Sterling's views on manned spaceflight also reflect a strange lack of vision in an SF author. First, his argument is against a straw man: "Thanks to decades of biological research, it [is] now quite clear that flying around the solar system is bad for ones health." I'm not sure which alternate history he is looking at, because so far we haven't done any manned "flying around the solar system." In this he fails to anticipate what many SF authors and speculative engineers propose, namely, the use of centripetal/centrifugal forces to simulate gravity on extended missions. Second, and perhaps more important, Sterling seems to see space exploration as something that can be "destroyed" as though it were nothing more than a government program. But with each passing day, I am more optimistic that we will see the development of commercial, manned space travel thanks to private pioneers such as Burt Rutan and my neighbor (of sorts) John Carmack.

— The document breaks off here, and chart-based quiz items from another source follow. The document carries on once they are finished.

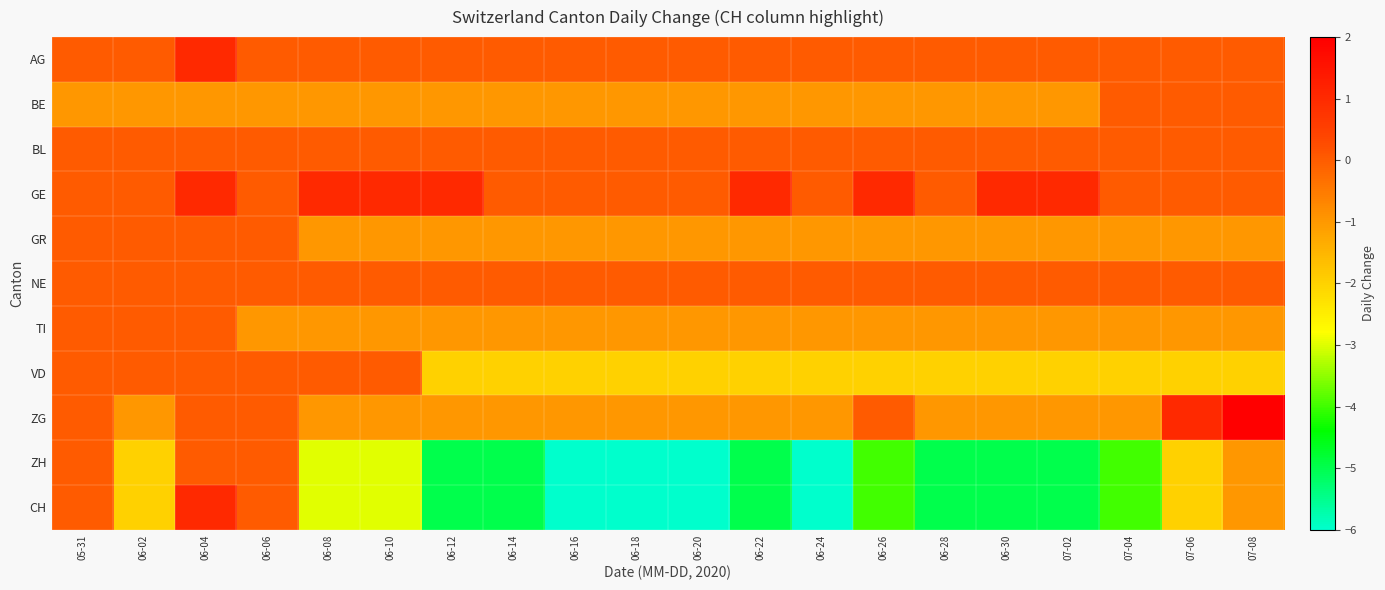

At which category does the chart reach its peak across all series?

07-08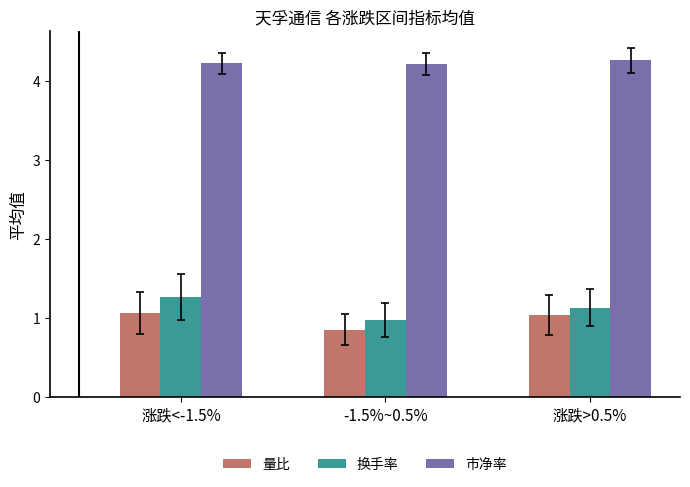

What is the spread (max minus min) of values at 涨跌<-1.5%?

3.2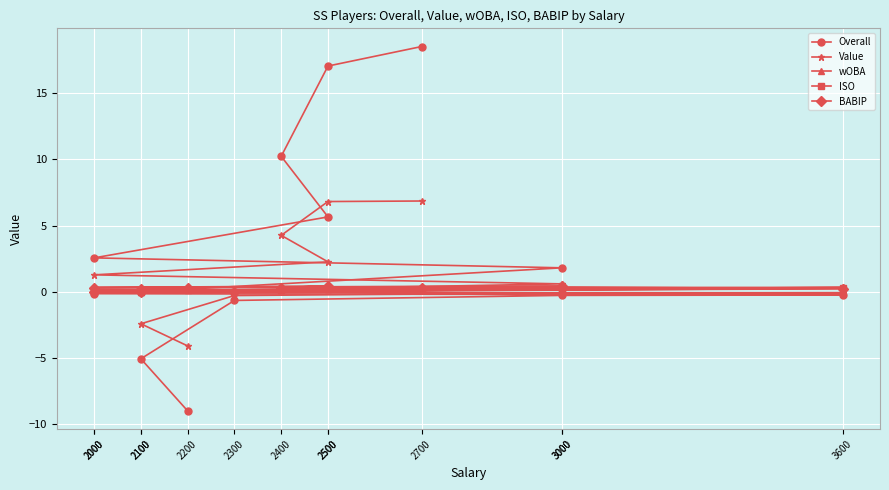

What is the minimum value shown in the chart?

-9.0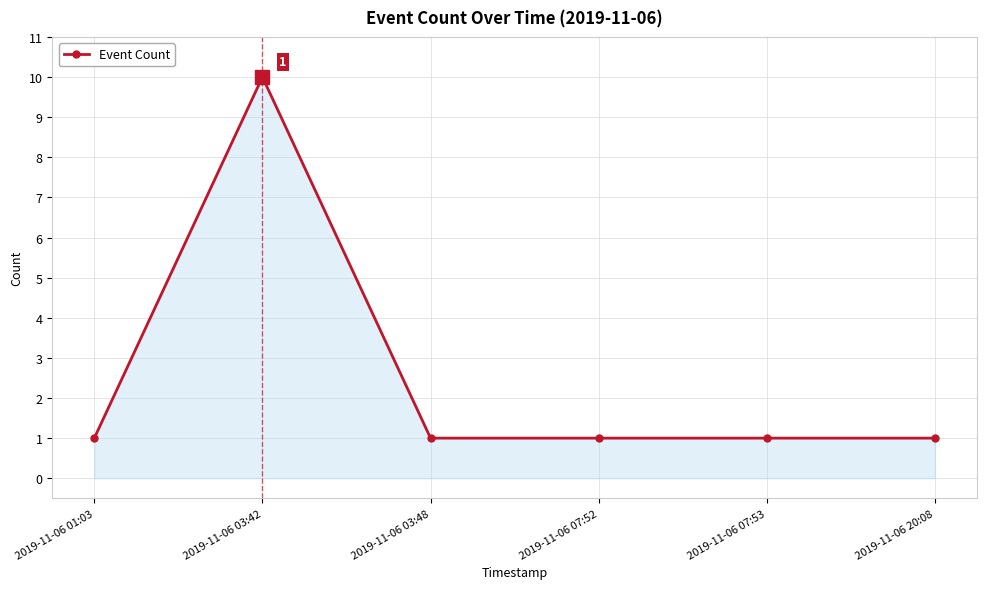

Reading right to left, list all the values displayed in this chart.

2019-11-06 20:08=1	2019-11-06 07:53=1	2019-11-06 07:52=1	2019-11-06 03:48=1	2019-11-06 03:42=10	2019-11-06 01:03=1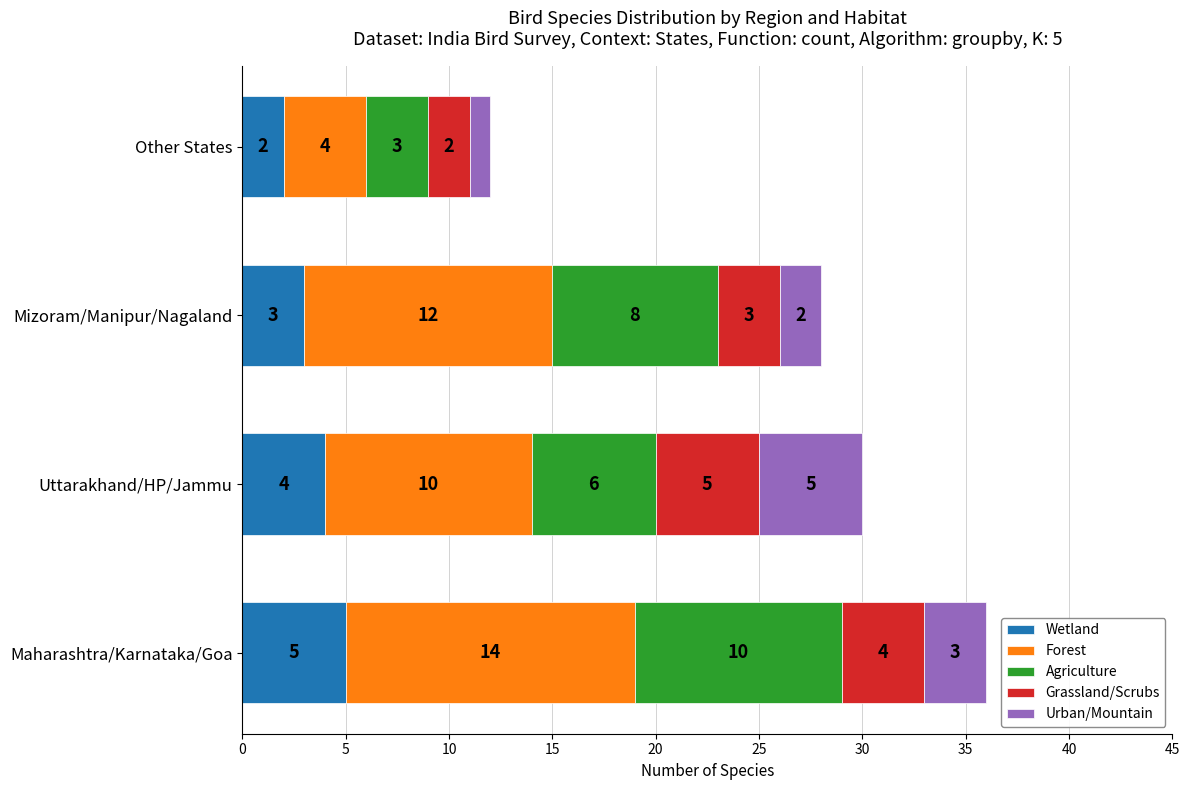

What is the maximum value for Wetland?

5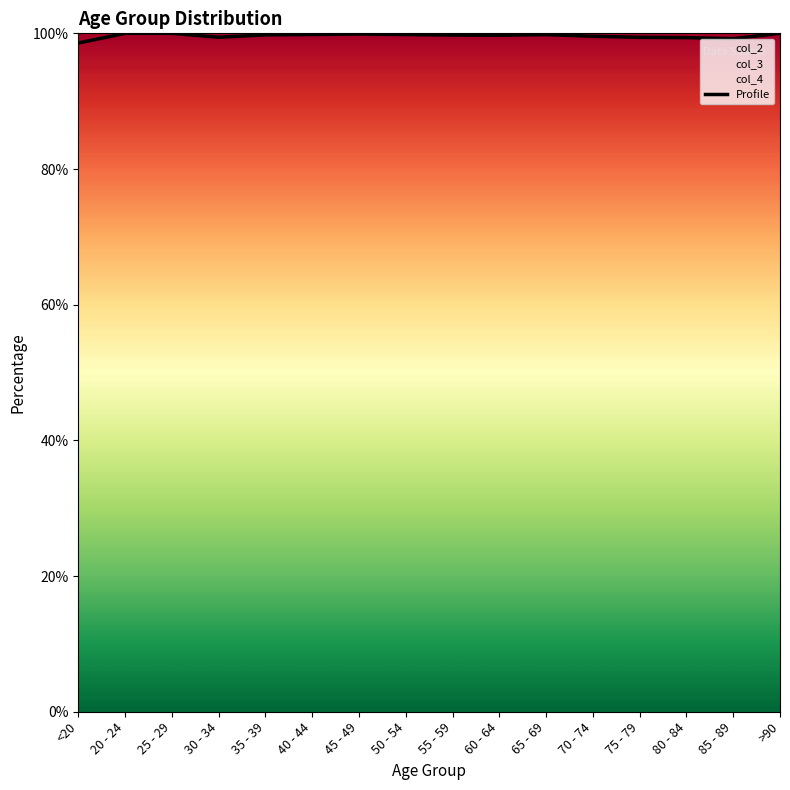

How many values exceed 99?

15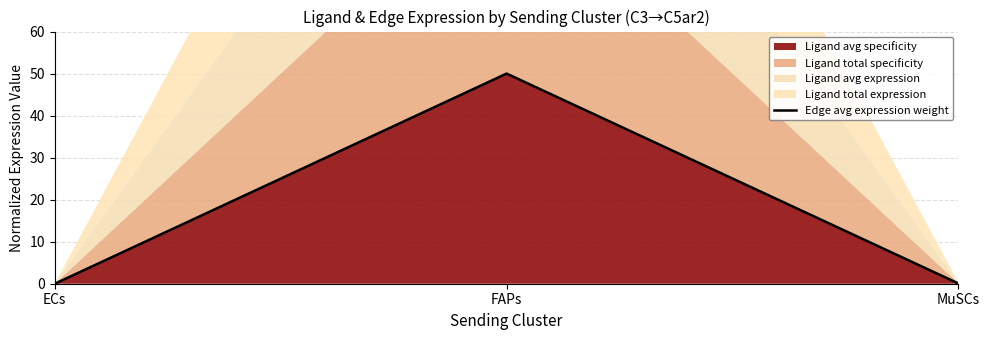

Does the chart display data point markers on the line(s)?

No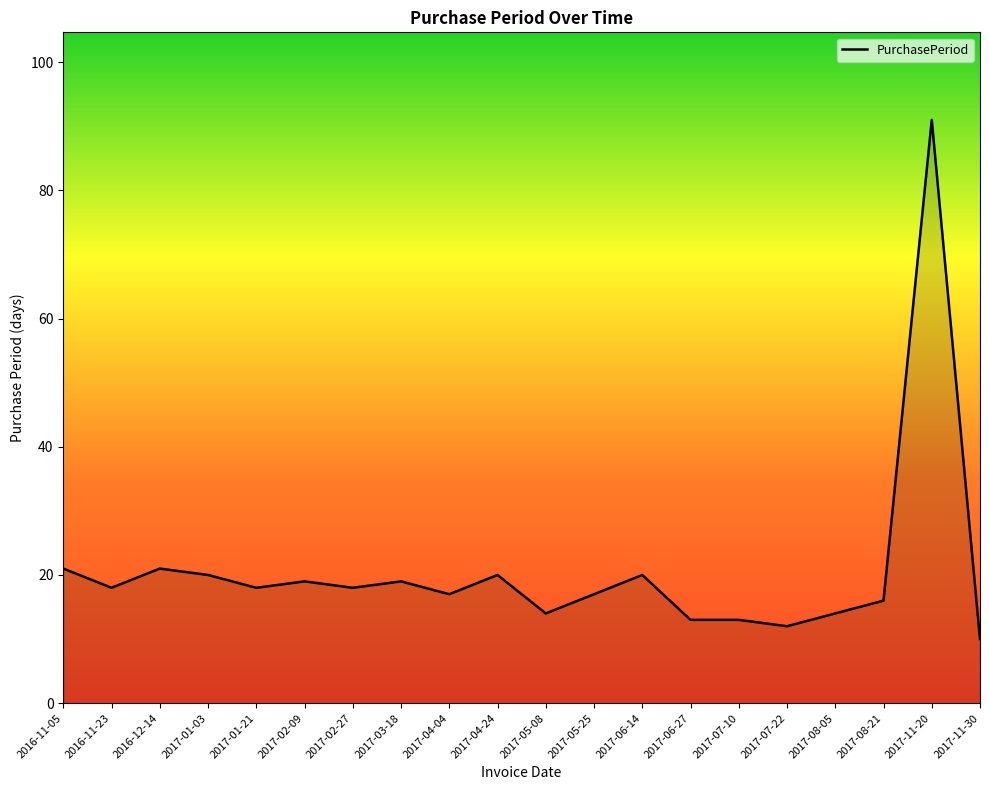

What value does the data have at 2016-11-23, to the nearest 5?

20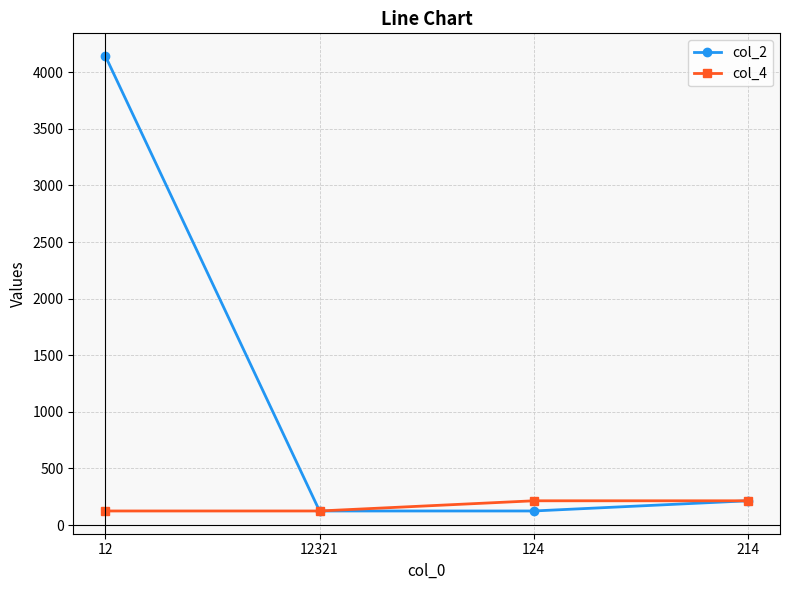

Does the chart have visible grid lines?

Yes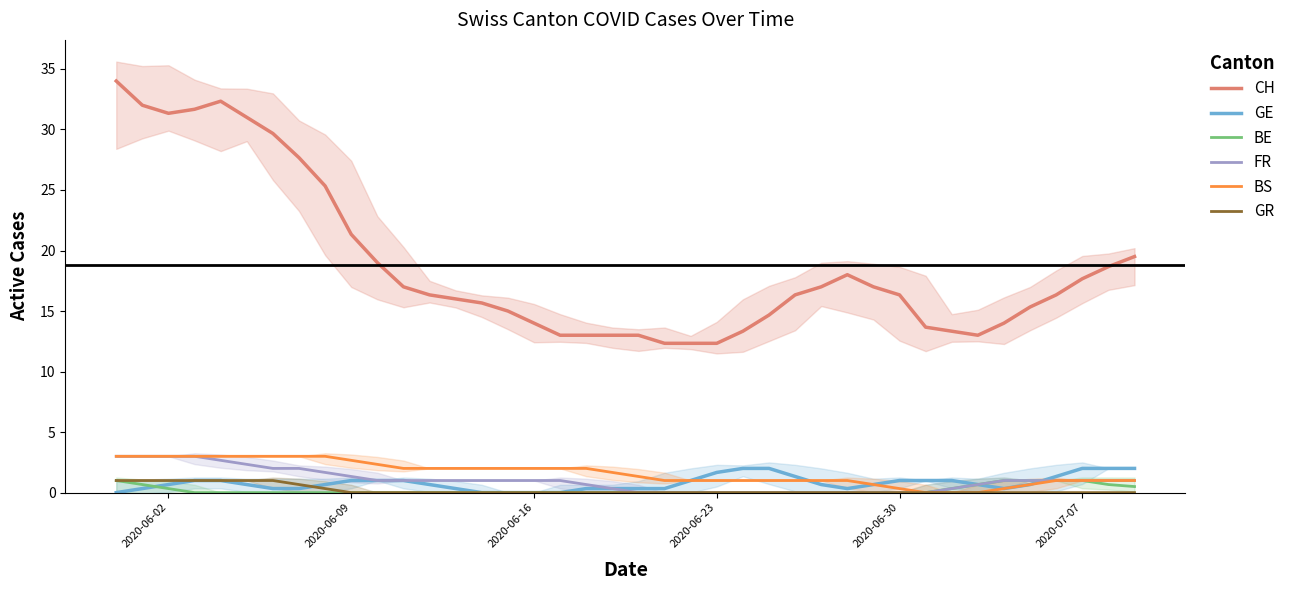

What is the maximum value for FR?

3.0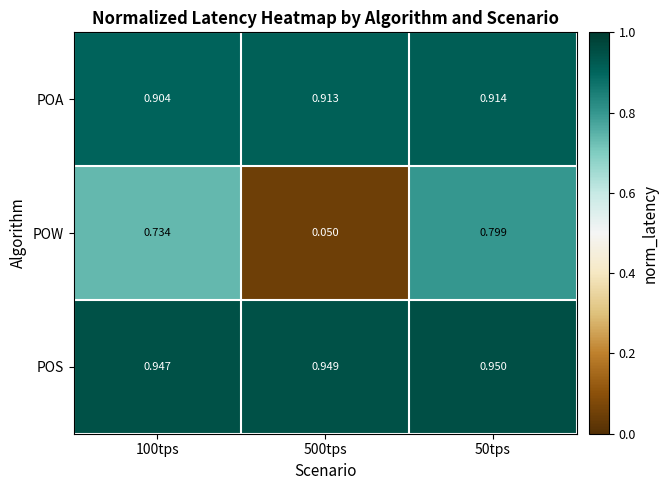

At 50tps, list the series in order from largest to smallest.

POS, POA, POW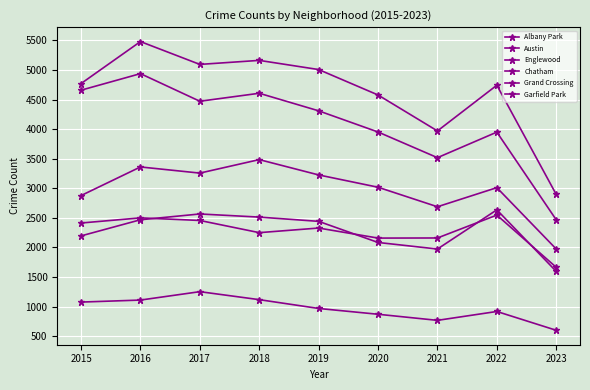

Is this an area chart (filled region under the line)?

No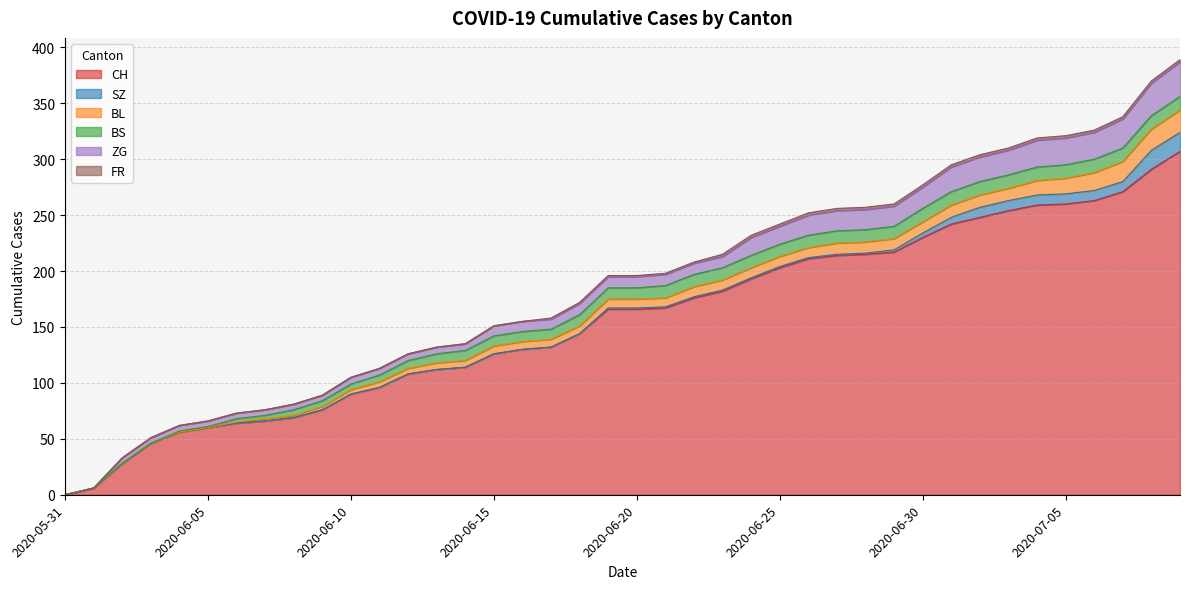

Does the chart display data point markers on the line(s)?

No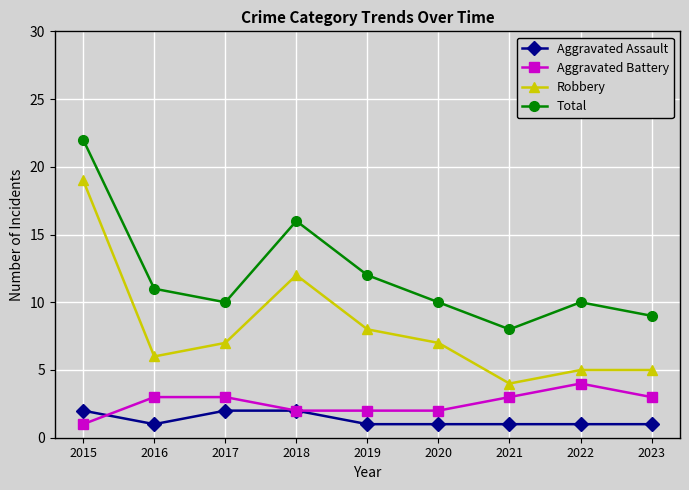

How many categories are shown in the chart?

9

I'll be posting more on these items later, but some good links to explore space news and policy in general are: Rand Simberg's Transterrestrial Musings, Keith Cowing's NasaWatch and SpaceRef pages, and Professor Hall's Spacecraft blog.
Update: I should make it clear that I don't consider flying circles in LEO, or even the seven manned missions to the moon (with six landings) to be "flying around" the solar system. Heck, Kubrick's and Clarke's 1968 vision of our future in space had us arriving at Jupiter two years ago.